**Records for this exercise**
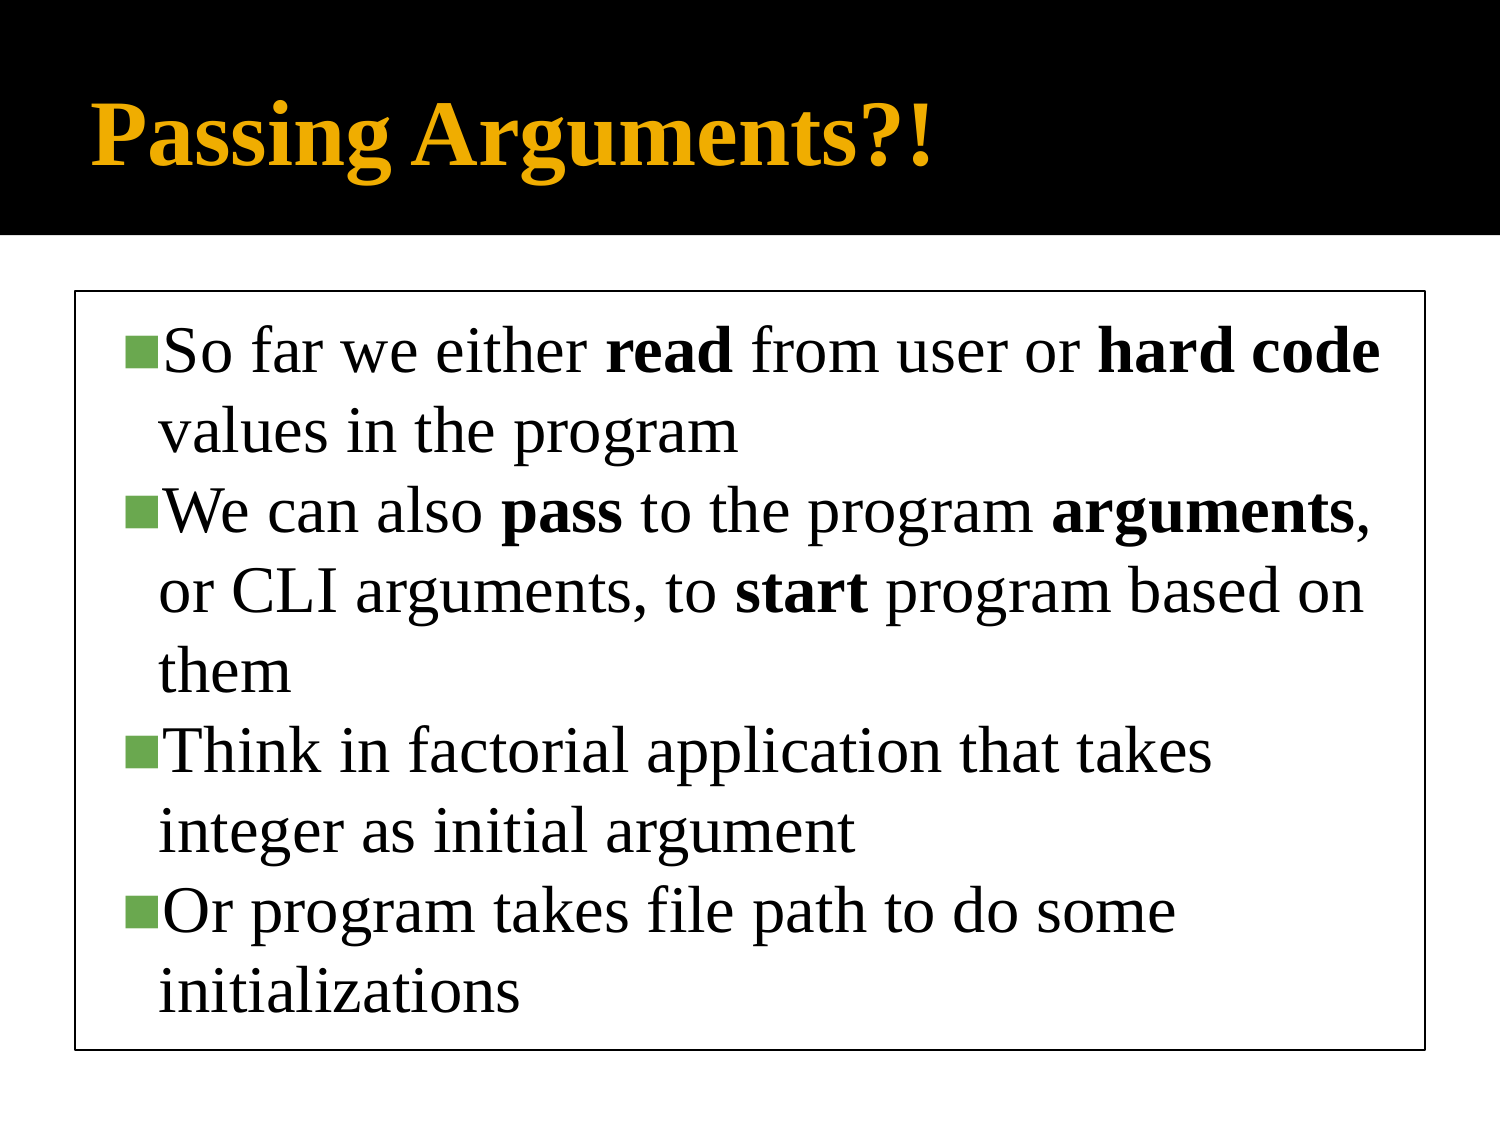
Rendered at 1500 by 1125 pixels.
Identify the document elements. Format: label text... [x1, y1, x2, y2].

list So far we either read from user or hard code values in the program We can also pass to the program arguments, or CLI arguments, to start program based on them Think in factorial application that takes integer as initial argument Or program takes file path to do some initializations [74, 290, 1426, 1051]
title Passing Arguments?! [75, 25, 1425, 231]
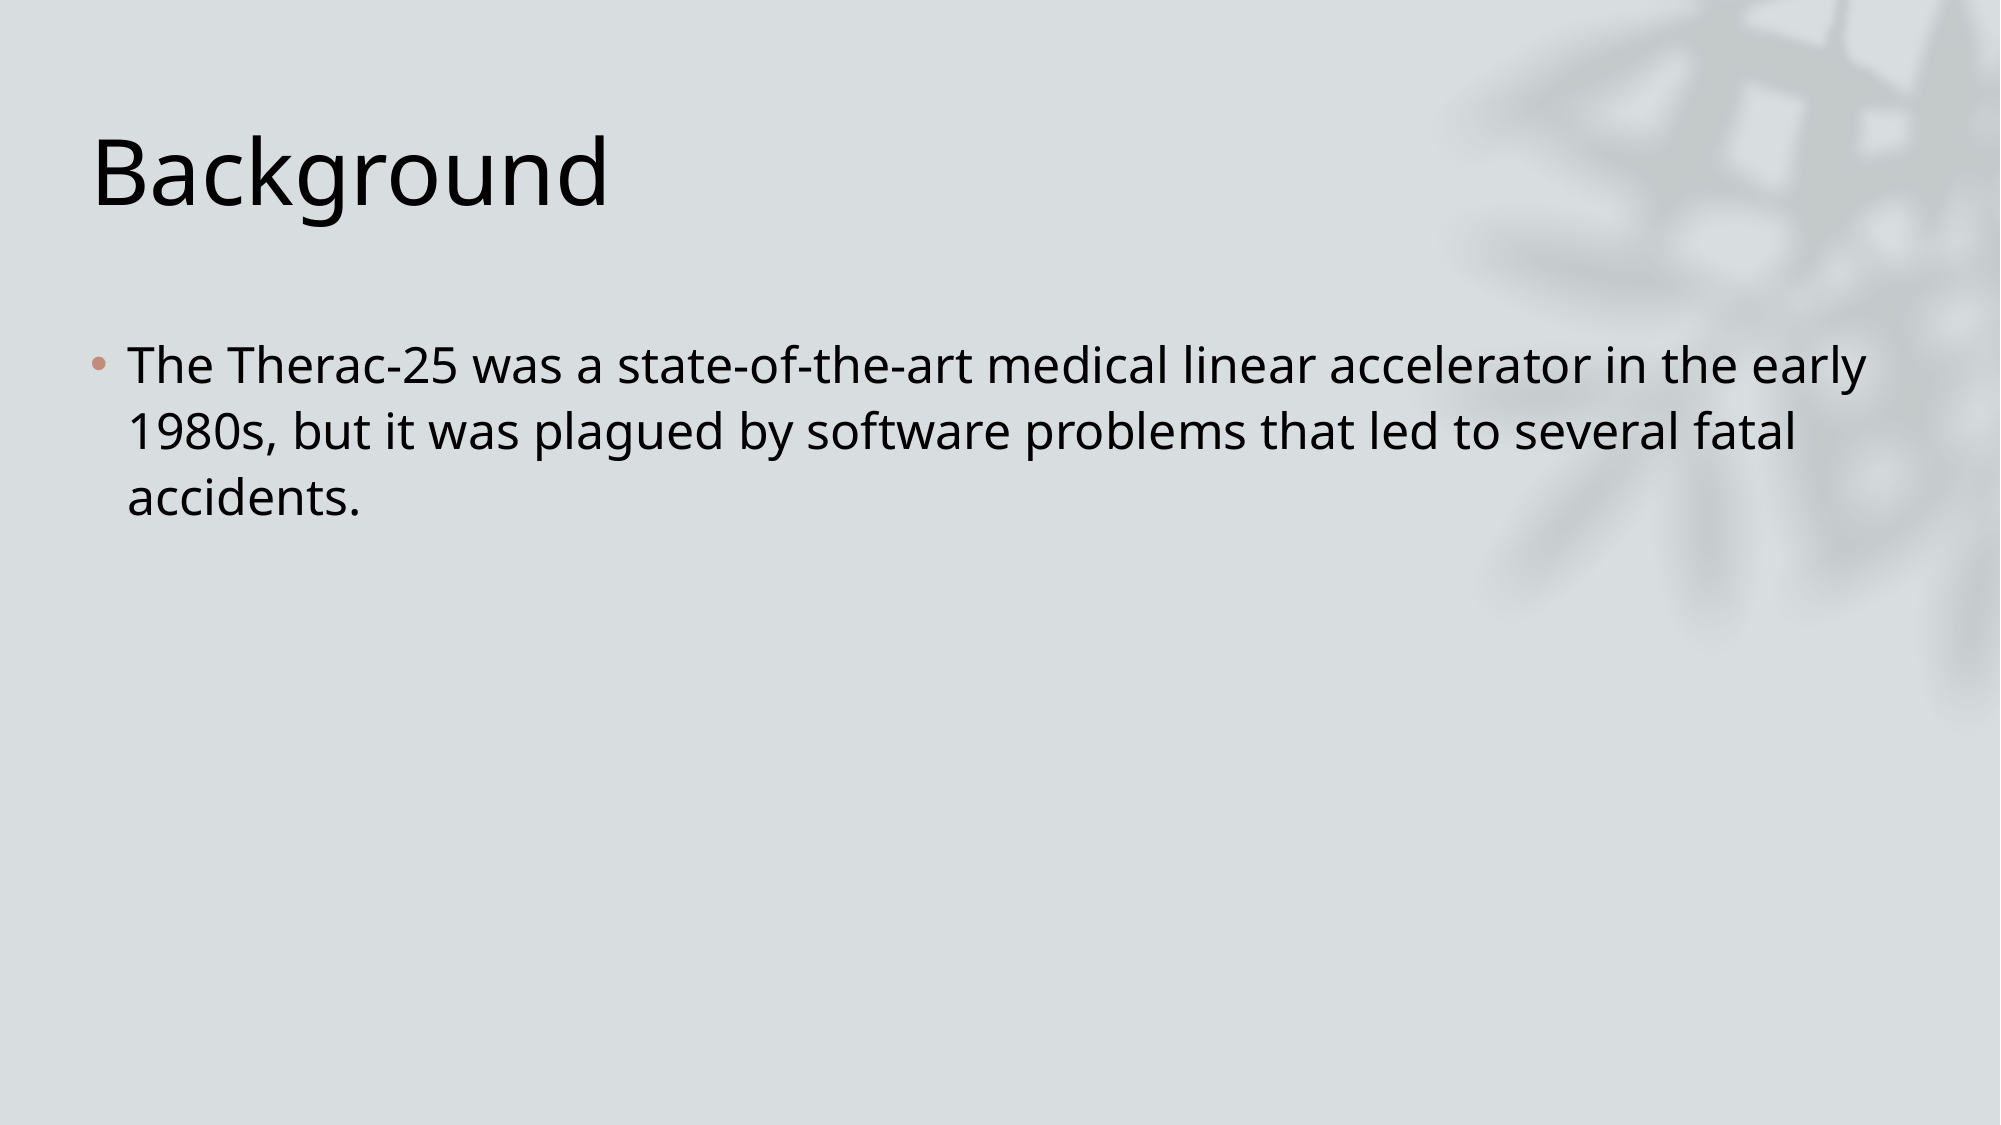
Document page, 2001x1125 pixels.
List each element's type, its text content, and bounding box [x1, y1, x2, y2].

title Background [75, 60, 1863, 278]
list The Therac-25 was a state-of-the-art medical linear accelerator in the early 1980s, but it was plagued by software problems that led to several fatal accidents. [75, 319, 1925, 1009]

**Description of the task**
A single number is expected: how many lines in the records contain the string "pixels".

**Task output**
2